### [What this task involves]
Reproduce the text lines from each of the records below verbatim, in order. Leave the picture markers out.

--

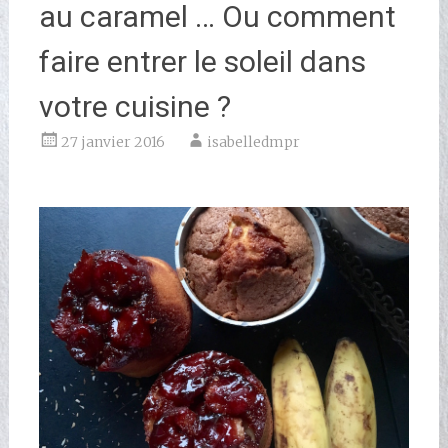
au caramel … Ou comment
faire entrer le soleil dans
votre cuisine ?
27 janvier 2016
isabelledmpr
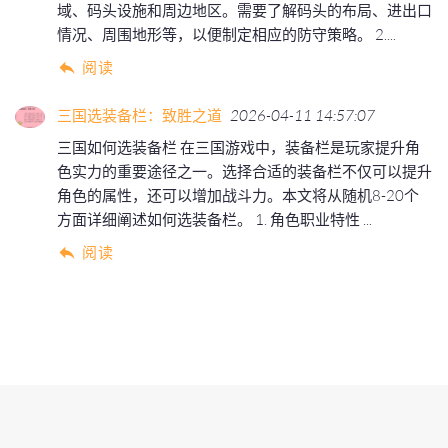
域、码头设施和周边地区。需要了解码头的布局、进出口
情况、周围地形等，以便制定相应的防守策略。 2....
阅读
三国选装备栏：致胜之道
2026-04-11 14:57:07
三国如何选装备栏 在三国游戏中，装备栏是玩家提升角
色实力的重要途径之一。选择合适的装备栏不仅可以提升
角色的属性，还可以增加战斗力。本文将从随机8-20个
方面详细阐述如何选装备栏。 1. 角色职业特性 ...
阅读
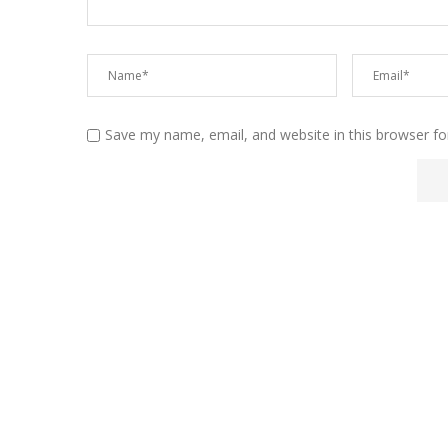
Save my name, email, and website in this browser fo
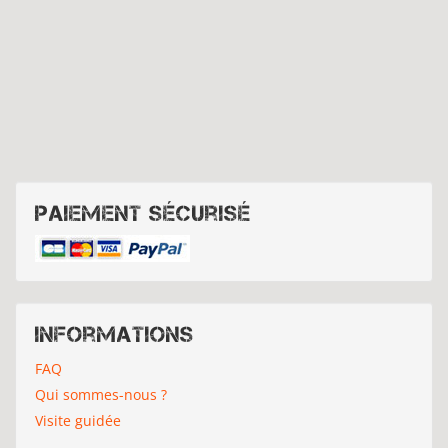
Paiement sécurisé
Informations
FAQ
Qui sommes-nous ?
Visite guidée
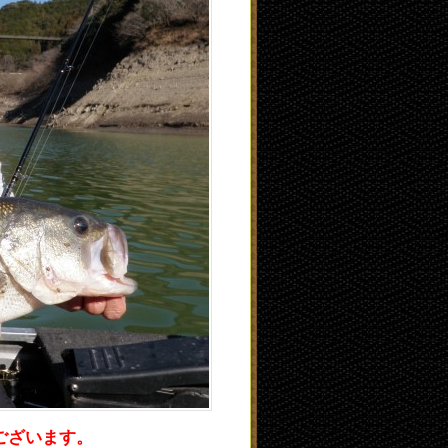
ございます。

--

### [Solution to the exercise]
au caramel … Ou comment
faire entrer le soleil dans
votre cuisine ?
27 janvier 2016
isabelledmpr
域、码头设施和周边地区。需要了解码头的布局、进出口
情况、周围地形等，以便制定相应的防守策略。 2....
阅读
三国选装备栏：致胜之道
2026-04-11 14:57:07
三国如何选装备栏 在三国游戏中，装备栏是玩家提升角
色实力的重要途径之一。选择合适的装备栏不仅可以提升
角色的属性，还可以增加战斗力。本文将从随机8-20个
方面详细阐述如何选装备栏。 1. 角色职业特性 ...
阅读
Save my name, email, and website in this browser fo
Paiement sécurisé
Informations
FAQ
Qui sommes-nous ?
Visite guidée
ございます。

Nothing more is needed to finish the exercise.